**What you will do**
Transcribe exactly the line that contains "11W. Aloskofis &" and every line after it through the end of the records, with nothing else.

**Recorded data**

________________________

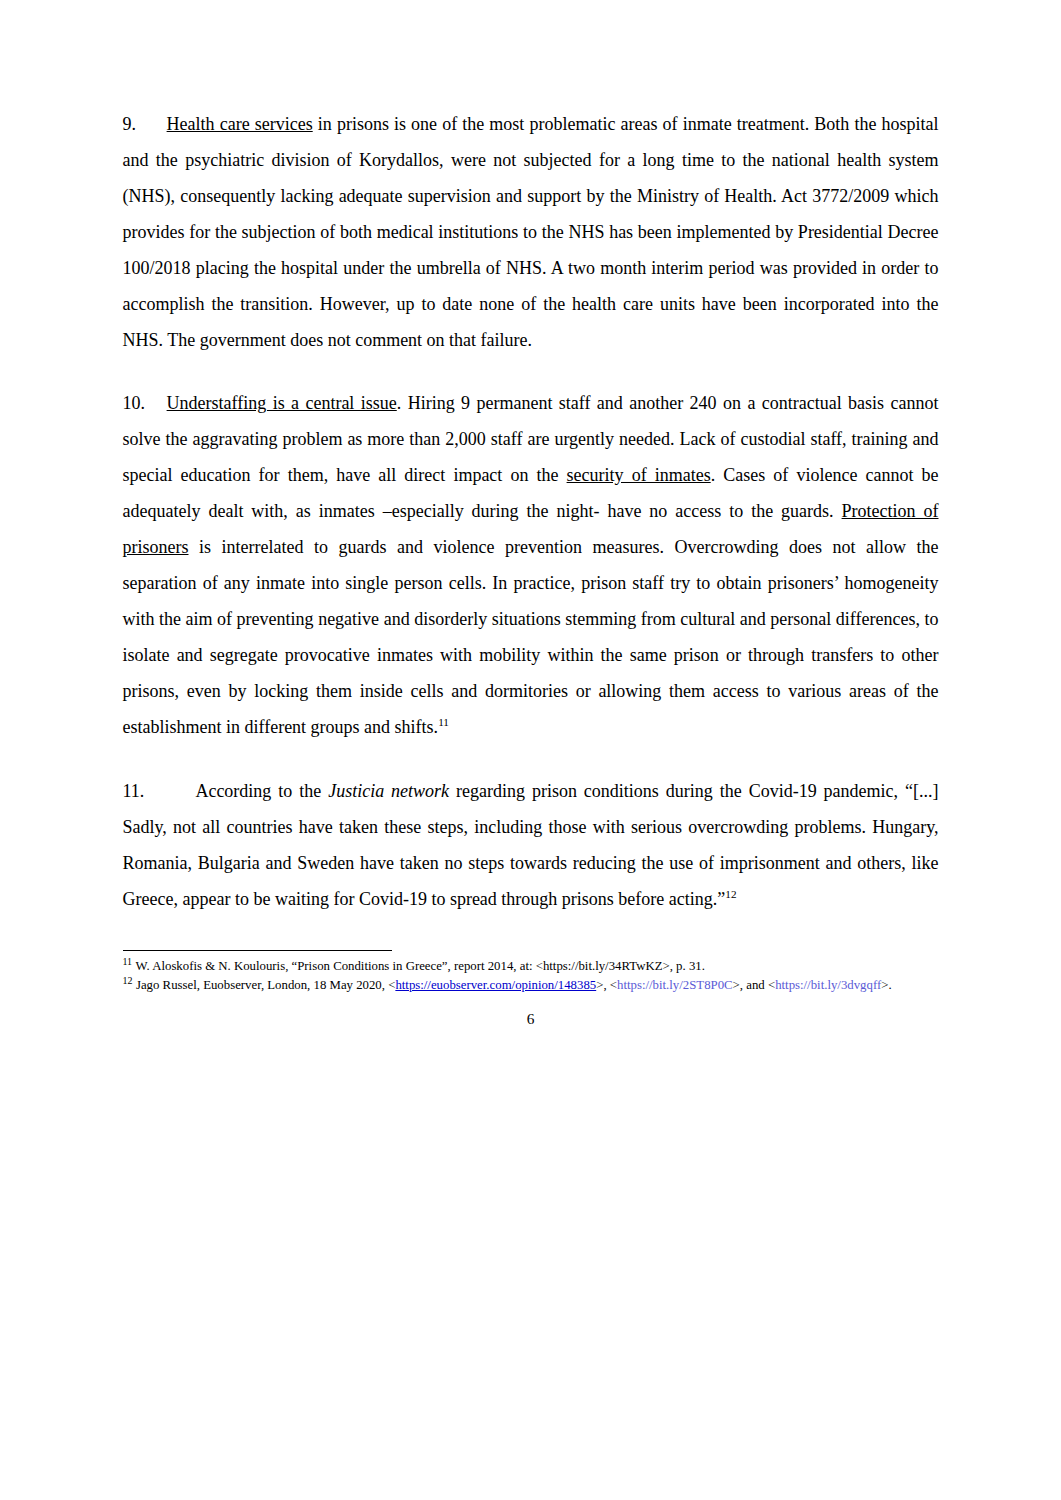9. Health care services in prisons is one of the most problematic areas of inmate treatment. Both the hospital and the psychiatric division of Korydallos, were not subjected for a long time to the national health system (NHS), consequently lacking adequate supervision and support by the Ministry of Health. Act 3772/2009 which provides for the subjection of both medical institutions to the NHS has been implemented by Presidential Decree 100/2018 placing the hospital under the umbrella of NHS. A two month interim period was provided in order to accomplish the transition. However, up to date none of the health care units have been incorporated into the NHS. The government does not comment on that failure.
10. Understaffing is a central issue. Hiring 9 permanent staff and another 240 on a contractual basis cannot solve the aggravating problem as more than 2,000 staff are urgently needed. Lack of custodial staff, training and special education for them, have all direct impact on the security of inmates. Cases of violence cannot be adequately dealt with, as inmates –especially during the night- have no access to the guards. Protection of prisoners is interrelated to guards and violence prevention measures. Overcrowding does not allow the separation of any inmate into single person cells. In practice, prison staff try to obtain prisoners’ homogeneity with the aim of preventing negative and disorderly situations stemming from cultural and personal differences, to isolate and segregate provocative inmates with mobility within the same prison or through transfers to other prisons, even by locking them inside cells and dormitories or allowing them access to various areas of the establishment in different groups and shifts.11
11. According to the Justicia network regarding prison conditions during the Covid-19 pandemic, “[...] Sadly, not all countries have taken these steps, including those with serious overcrowding problems. Hungary, Romania, Bulgaria and Sweden have taken no steps towards reducing the use of imprisonment and others, like Greece, appear to be waiting for Covid-19 to spread through prisons before acting.”12
11W. Aloskofis & N. Koulouris, “Prison Conditions in Greece”, report 2014, at: <https://bit.ly/34RTwKZ>, p. 31.
12Jago Russel, Euobserver, London, 18 May 2020, <https://euobserver.com/opinion/148385>, <https://bit.ly/2ST8P0C>, and <https://bit.ly/3dvgqff>.
6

________________________

**Written reply**
11W. Aloskofis & N. Koulouris, “Prison Conditions in Greece”, report 2014, at: <https://bit.ly/34RTwKZ>, p. 31.
12Jago Russel, Euobserver, London, 18 May 2020, <https://euobserver.com/opinion/148385>, <https://bit.ly/2ST8P0C>, and <https://bit.ly/3dvgqff>.
6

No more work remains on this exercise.